Objectively, she’s not wrong; come to think of it, in my three weeks in Rome, I don’t think I ever saw a sunset and only ended up seeing the Colosseum for 5 minutes. I’m not a good tourist. And up until now, I honestly feared I wasn’t getting anything out of traveling.

But I recently read How You Know by Paul Graham, and this line stuck with me:

“Reading and experience train your model of the world. And even if you forget the experience or what you read, its effect on your model of the world persists.”

I really believe I was learning this entire time, even when—no, especially when—the moments were unremarkable.

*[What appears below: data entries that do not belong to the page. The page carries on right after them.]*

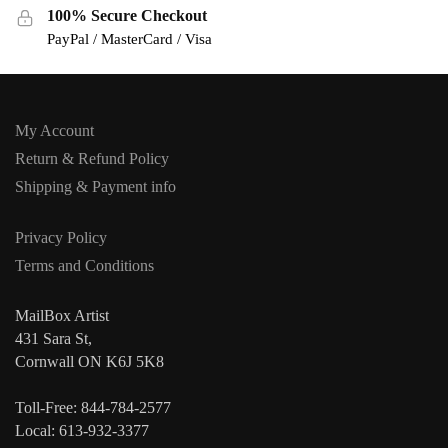
100% Secure Checkout
PayPal / MasterCard / Visa
My Account
Return & Refund Policy
Shipping & Payment info
Privacy Policy
Terms and Conditions
MailBox Artist
431 Sara St,
Cornwall ON K6J 5K8
Toll-Free: 844-784-2577
Local: 613-932-3377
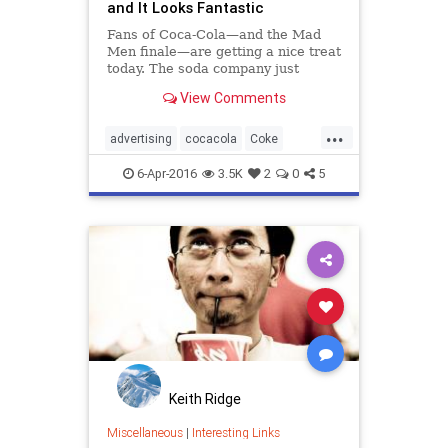
and It Looks Fantastic
Fans of Coca-Cola—and the Mad
Men finale—are getting a nice treat
today. The soda company just
announced that it has remastered
View Comments
and color-corrected its famous
1971 commercial
...
advertising
cocacola
Coke
MadMen
marketing
nostalgia
6-Apr-2016
3.5K
2
0
5
Keith Ridge
Miscellaneous
|
Interesting Links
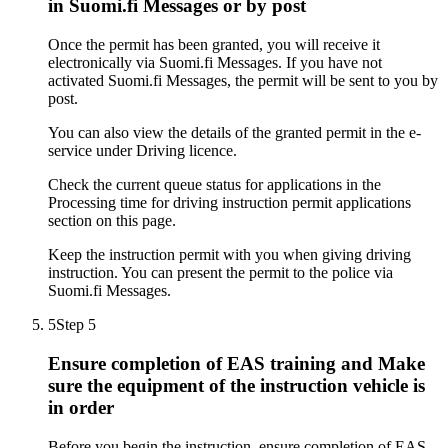
in Suomi.fi Messages or by post
Once the permit has been granted, you will receive it
electronically via Suomi.fi Messages. If you have not
activated Suomi.fi Messages, the permit will be sent to you by
post.
You can also view the details of the granted permit in the e-
service under Driving licence.
Check the current queue status for applications in the
Processing time for driving instruction permit applications
section on this page.
Keep the instruction permit with you when giving driving
instruction. You can present the permit to the police via
Suomi.fi Messages.
5
Step 5
Ensure completion of EAS training and Make
sure the equipment of the instruction vehicle is
in order
Before you begin the instruction, ensure completion of EAS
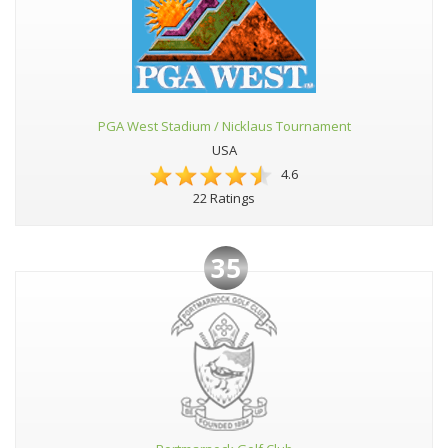
PGA West Stadium / Nicklaus Tournament
USA
4.6
22 Ratings
35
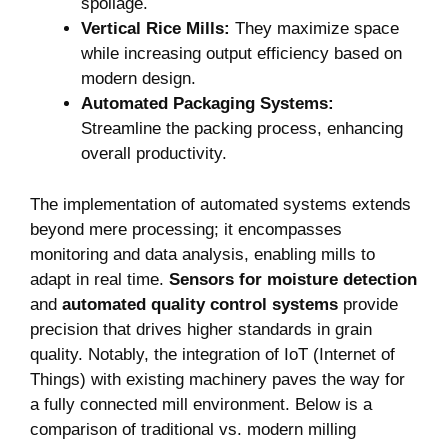
spoilage.
Vertical​ Rice Mills:
They maximize space
while increasing output efficiency based on
modern design.
Automated Packaging ‍Systems:
Streamline the packing process, enhancing
overall‍ productivity.
The implementation of automated systems extends​
beyond mere​ processing; it encompasses
monitoring and data analysis, enabling mills‌ to
adapt ‌in real time.
Sensors for moisture detection
and
automated quality control systems
provide⁤
precision that drives higher standards in grain
quality. Notably, the integration of IoT (Internet ⁢of
Things) with existing machinery paves the way for
a fully connected mill environment. Below is a
comparison of traditional⁤ vs. modern milling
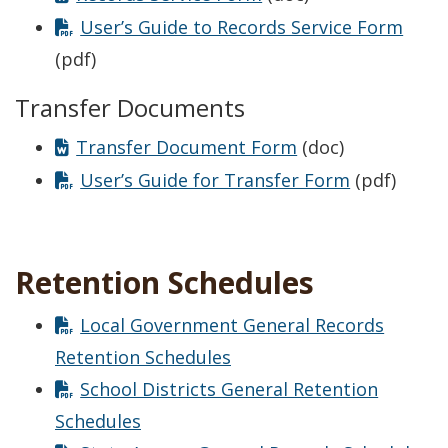
User’s Guide to Records Service Form
(pdf)
Transfer Documents
Transfer Document Form
(doc)
User’s Guide for Transfer Form
(pdf)
Retention Schedules
Local Government General Records
Retention Schedules
School Districts General Retention
Schedules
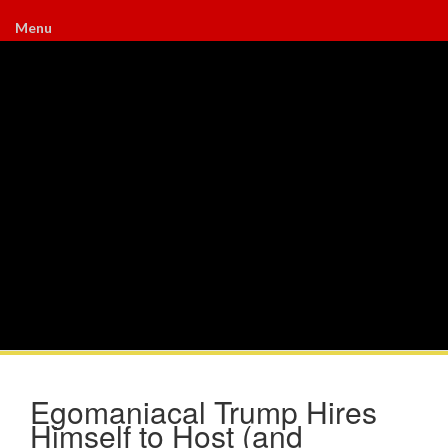
Menu
Egomaniacal Trump Hires
Himself to Host (and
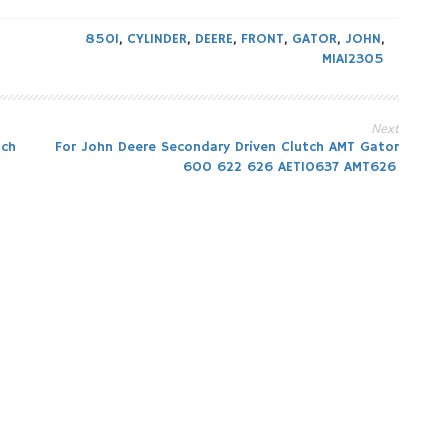
850I
,
CYLINDER
,
DEERE
,
FRONT
,
GATOR
,
JOHN
,
MIA12305
Next
tch
For John Deere Secondary Driven Clutch AMT Gator
600 622 626 AET10637 AMT626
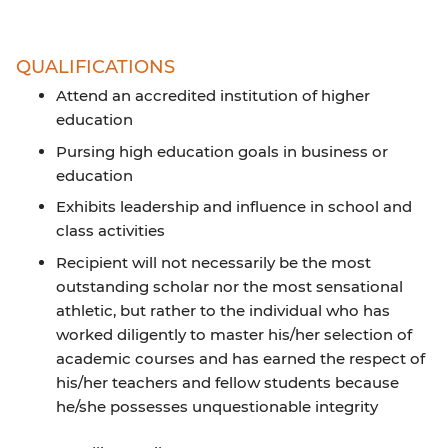
QUALIFICATIONS
Attend an accredited institution of higher
education
Pursing high education goals in business or
education
Exhibits leadership and influence in school and
class activities
Recipient will not necessarily be the most
outstanding scholar nor the most sensational
athletic, but rather to the individual who has
worked diligently to master his/her selection of
academic courses and has earned the respect of
his/her teachers and fellow students because
he/she possesses unquestionable integrity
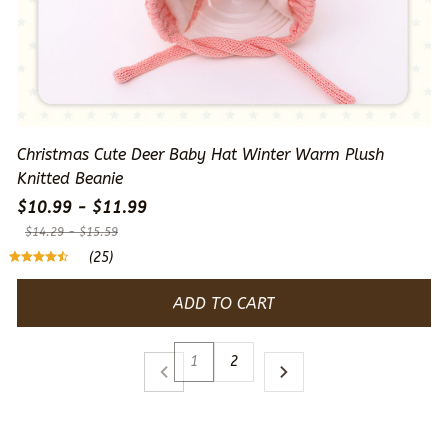
Christmas Cute Deer Baby Hat Winter Warm Plush
Knitted Beanie
$10.99 - $11.99
$14.29 - $15.59
(25)
ADD TO CART
1
2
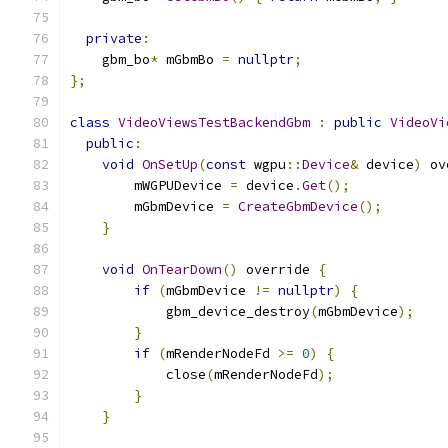
private
:
    gbm_bo
*
 mGbmBo 
=
nullptr
;
};
class
VideoViewsTestBackendGbm
:
public
VideoVi
public
:
void
OnSetUp
(
const
 wgpu
::
Device
&
 device
)
 ov
        mWGPUDevice 
=
 device
.
Get
();
        mGbmDevice 
=
CreateGbmDevice
();
}
void
OnTearDown
()
 override 
{
if
(
mGbmDevice 
!=
nullptr
)
{
            gbm_device_destroy
(
mGbmDevice
);
}
if
(
mRenderNodeFd 
>=
0
)
{
            close
(
mRenderNodeFd
);
}
}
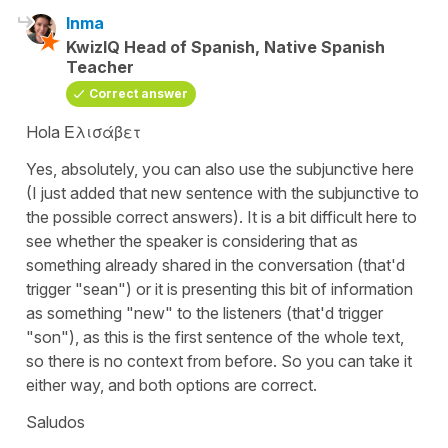
Inma
KwizIQ Head of Spanish, Native Spanish
Teacher
Correct answer
Hola Ελισάβετ
Yes, absolutely, you can also use the subjunctive here
(I just added that new sentence with the subjunctive to
the possible correct answers). It is a bit difficult here to
see whether the speaker is considering that as
something already shared in the conversation (that'd
trigger "sean") or it is presenting this bit of information
as something "new" to the listeners (that'd trigger
"son"), as this is the first sentence of the whole text,
so there is no context from before. So you can take it
either way, and both options are correct.
Saludos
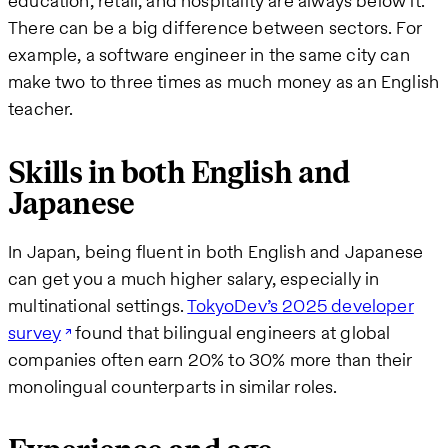
education, retail, and hospitality are always below it.
There can be a big difference between sectors. For
example, a software engineer in the same city can
make two to three times as much money as an English
teacher.
Skills in both English and
Japanese
In Japan, being fluent in both English and Japanese
can get you a much higher salary, especially in
multinational settings.
TokyoDev’s 2025 developer
survey
found that bilingual engineers at global
companies often earn 20% to 30% more than their
monolingual counterparts in similar roles.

It’s easier now to look back and connect some dots in these small moments:

  • I people-watched in a noodle shop in Korea as I waited for my order. Six thousand miles away from home, I couldn’t understand a word they spoke. Everything was different, and yet everything was the same because their facial expressions and the emotion in their voices were human all the same. Again I am reminded that the world I am familiar with is just one tiny sphere in this world.
  • My nai nai ran up to me, almost tripping, to hug me and hold my cheeks, smiling uncontrollably. A few weeks before that, one of my friends explained to me, “By 18, you’ve already lived through most of the time you’ll ever get to spend with your family.” At that moment, this hit me hard. Lunch with my wai po and wai gong back in Saratoga mean something more now. Conversations and interactions with my sister, brother, and parents, too.
  • Visiting another country with my girlfriend felt so surreal at times, and yet I noticed there was so much “old” in all the “new.” We’d still laugh about the stupidest things, she’d still point out aesthetic shops and packaging, and I’d still point out our moon shadows whenever I saw them.
  • In a brief conversation with one of the volunteer leaders in Costa Rica, he told me about how he quit his investment banking job to come out here to do conservation work. It was a passing conversation then, but it was interactions like these that made me realize I didn’t find my own work meaningful.
  • At a basketball court in China, I talked for an hour to a college grad about NBA teams and players. I can only speak limited Chinese and he didn’t know any English, so it was a charade-like game of clues like jersey color, playstyle, and famous moments to try to communicate. It was all very funny, and even more pointless, but I made a friend through it.

These experiences, as unremarkable as they first seemed, could not feel more powerful.

nai nai and ye yenai nai and ye ye

***

I worry a lot that I’m over-romanticizing these “small things in life” and that it’s really not that deep.

And I’m guessing I’m right that it isn’t that deep, but, you know, I also think that’s the whole point. These dead-simple moments that make up my life—having lunch with my grandparents, feeding my dogs, checking my phone for texts from friends, whatever it is—are exactly that: they’re my life. So to feel them (and hopefully sometimes, to also appreciate them) is to live.

Now that I think about it, it’s kind of funny that I fly so far just to enjoy these everyday moments in a different setting. It’s like none of this was that far to begin with.

I landed today after 3 weeks all throughout Asia, and I feel so undeniably aware of these small moments. My mom squeezing me and saying, “I missed you when you were gone.” Me showing my sister the clothes I bought in Korea and asking her if my shorts are too big. Her making fun of the shade of green I chose.

Even right now, as I’m outside feeding my dogs a couple of bones from my dinner. Following my command, they sit and shake my paws. They nudge me and lick their lips and take the bones eagerly, as dogs do.

It’s a very bright night, so I can see our moon shadows clearly. It’s really just another Monday night and I’m back in the boring suburbs of Saratoga. I’ve been here a hundred times before, but I swear to you the moon shadows were never here before and it’s all a bit different this time. I look up and it’s not exactly a full moon, but, you know what, it might as well be.

Because sitting here with my dogs, this little moment and all the little ones that came before it—this feels as close to living as I’ll ever get.